# Task
Copy the records below word for word, everything from the very first line down through the line containing "Noted: 160 mV". Stop after that line.
== Records supplied
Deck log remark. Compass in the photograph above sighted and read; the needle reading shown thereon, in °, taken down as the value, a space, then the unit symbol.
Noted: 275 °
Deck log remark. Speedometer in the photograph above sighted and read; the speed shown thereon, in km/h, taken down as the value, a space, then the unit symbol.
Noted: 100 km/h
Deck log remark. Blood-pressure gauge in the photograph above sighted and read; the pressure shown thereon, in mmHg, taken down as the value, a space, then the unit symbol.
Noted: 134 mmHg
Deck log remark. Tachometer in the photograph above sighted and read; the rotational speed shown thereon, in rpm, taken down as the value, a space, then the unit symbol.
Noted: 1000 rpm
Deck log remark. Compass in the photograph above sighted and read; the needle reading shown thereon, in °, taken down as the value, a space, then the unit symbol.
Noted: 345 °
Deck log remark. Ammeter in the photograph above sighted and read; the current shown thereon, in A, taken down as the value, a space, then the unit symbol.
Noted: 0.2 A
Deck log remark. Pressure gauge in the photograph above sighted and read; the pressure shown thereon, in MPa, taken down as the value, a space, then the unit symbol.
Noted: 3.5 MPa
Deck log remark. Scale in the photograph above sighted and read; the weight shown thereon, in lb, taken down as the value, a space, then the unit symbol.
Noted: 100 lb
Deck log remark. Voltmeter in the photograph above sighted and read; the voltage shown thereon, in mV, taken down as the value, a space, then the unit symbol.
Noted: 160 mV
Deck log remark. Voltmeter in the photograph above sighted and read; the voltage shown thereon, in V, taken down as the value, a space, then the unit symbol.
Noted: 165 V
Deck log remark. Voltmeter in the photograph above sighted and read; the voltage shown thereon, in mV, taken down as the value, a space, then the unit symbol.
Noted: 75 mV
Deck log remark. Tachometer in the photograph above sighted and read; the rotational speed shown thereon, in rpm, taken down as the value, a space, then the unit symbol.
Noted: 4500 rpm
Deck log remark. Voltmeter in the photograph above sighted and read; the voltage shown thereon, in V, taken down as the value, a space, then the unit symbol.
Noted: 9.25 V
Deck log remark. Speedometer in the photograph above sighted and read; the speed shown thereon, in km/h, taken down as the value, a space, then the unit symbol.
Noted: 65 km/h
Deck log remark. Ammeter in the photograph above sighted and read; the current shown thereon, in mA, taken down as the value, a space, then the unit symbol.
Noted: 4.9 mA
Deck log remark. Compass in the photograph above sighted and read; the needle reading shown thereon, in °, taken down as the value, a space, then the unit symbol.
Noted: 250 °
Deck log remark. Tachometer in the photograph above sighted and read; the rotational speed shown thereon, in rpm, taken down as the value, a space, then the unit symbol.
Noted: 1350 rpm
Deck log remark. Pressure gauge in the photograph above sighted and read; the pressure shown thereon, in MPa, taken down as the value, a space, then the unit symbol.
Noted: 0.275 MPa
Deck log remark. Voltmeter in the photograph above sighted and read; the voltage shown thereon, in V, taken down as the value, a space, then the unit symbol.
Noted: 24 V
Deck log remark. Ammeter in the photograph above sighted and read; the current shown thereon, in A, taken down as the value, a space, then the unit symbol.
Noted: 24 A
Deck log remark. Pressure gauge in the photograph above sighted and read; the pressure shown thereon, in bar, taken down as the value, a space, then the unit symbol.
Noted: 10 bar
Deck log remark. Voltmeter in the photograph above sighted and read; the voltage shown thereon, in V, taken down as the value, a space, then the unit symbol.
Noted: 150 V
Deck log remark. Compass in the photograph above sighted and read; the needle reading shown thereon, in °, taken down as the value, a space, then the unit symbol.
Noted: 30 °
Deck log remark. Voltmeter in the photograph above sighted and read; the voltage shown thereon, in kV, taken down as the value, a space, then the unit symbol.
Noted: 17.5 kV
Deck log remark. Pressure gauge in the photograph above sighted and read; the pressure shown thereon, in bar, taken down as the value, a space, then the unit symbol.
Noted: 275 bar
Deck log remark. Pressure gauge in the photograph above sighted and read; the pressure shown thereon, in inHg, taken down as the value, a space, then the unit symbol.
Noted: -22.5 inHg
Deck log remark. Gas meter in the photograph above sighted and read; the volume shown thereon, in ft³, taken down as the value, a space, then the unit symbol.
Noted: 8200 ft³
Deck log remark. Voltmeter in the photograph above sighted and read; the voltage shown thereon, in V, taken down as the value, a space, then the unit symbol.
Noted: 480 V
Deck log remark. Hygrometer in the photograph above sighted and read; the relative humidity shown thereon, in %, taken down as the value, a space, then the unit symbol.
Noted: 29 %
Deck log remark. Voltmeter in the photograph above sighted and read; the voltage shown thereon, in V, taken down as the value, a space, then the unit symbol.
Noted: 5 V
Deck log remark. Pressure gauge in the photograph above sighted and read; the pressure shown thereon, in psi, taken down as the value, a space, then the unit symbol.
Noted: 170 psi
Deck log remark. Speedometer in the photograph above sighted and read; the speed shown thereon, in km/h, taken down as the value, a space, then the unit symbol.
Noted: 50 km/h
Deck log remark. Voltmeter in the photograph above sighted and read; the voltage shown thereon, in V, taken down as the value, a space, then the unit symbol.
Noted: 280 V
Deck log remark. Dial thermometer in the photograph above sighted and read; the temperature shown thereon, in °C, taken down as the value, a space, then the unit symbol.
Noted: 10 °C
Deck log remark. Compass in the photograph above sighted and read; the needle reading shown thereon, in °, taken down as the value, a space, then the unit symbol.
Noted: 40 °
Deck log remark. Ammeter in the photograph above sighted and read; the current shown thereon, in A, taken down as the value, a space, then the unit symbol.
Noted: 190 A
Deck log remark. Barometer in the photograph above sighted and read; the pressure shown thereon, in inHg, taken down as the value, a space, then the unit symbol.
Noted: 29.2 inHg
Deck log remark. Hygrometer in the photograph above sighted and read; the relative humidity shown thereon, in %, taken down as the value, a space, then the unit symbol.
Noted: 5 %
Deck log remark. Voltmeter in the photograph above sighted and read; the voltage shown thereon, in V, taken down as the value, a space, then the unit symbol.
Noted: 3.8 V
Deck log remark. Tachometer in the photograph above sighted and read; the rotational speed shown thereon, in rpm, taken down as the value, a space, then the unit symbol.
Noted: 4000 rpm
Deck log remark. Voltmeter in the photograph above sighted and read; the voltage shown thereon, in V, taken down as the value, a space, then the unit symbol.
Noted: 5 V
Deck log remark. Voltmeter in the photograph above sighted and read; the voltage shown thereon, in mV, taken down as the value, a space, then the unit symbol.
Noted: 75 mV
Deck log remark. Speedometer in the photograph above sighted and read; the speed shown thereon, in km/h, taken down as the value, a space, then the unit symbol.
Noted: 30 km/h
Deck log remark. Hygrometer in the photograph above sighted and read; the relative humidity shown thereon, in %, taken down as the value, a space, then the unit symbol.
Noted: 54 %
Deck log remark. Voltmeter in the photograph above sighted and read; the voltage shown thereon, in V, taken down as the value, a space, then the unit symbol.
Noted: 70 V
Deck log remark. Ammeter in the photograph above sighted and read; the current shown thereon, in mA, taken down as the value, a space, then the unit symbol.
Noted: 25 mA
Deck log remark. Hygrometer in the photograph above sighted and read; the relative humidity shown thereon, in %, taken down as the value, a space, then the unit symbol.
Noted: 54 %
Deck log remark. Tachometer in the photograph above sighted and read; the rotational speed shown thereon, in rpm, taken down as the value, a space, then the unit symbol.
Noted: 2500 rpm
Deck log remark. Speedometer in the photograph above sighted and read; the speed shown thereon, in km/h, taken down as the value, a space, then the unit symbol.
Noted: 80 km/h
====
# Task output
Deck log remark. Compass in the photograph above sighted and read; the needle reading shown thereon, in °, taken down as the value, a space, then the unit symbol.
Noted: 275 °
Deck log remark. Speedometer in the photograph above sighted and read; the speed shown thereon, in km/h, taken down as the value, a space, then the unit symbol.
Noted: 100 km/h
Deck log remark. Blood-pressure gauge in the photograph above sighted and read; the pressure shown thereon, in mmHg, taken down as the value, a space, then the unit symbol.
Noted: 134 mmHg
Deck log remark. Tachometer in the photograph above sighted and read; the rotational speed shown thereon, in rpm, taken down as the value, a space, then the unit symbol.
Noted: 1000 rpm
Deck log remark. Compass in the photograph above sighted and read; the needle reading shown thereon, in °, taken down as the value, a space, then the unit symbol.
Noted: 345 °
Deck log remark. Ammeter in the photograph above sighted and read; the current shown thereon, in A, taken down as the value, a space, then the unit symbol.
Noted: 0.2 A
Deck log remark. Pressure gauge in the photograph above sighted and read; the pressure shown thereon, in MPa, taken down as the value, a space, then the unit symbol.
Noted: 3.5 MPa
Deck log remark. Scale in the photograph above sighted and read; the weight shown thereon, in lb, taken down as the value, a space, then the unit symbol.
Noted: 100 lb
Deck log remark. Voltmeter in the photograph above sighted and read; the voltage shown thereon, in mV, taken down as the value, a space, then the unit symbol.
Noted: 160 mV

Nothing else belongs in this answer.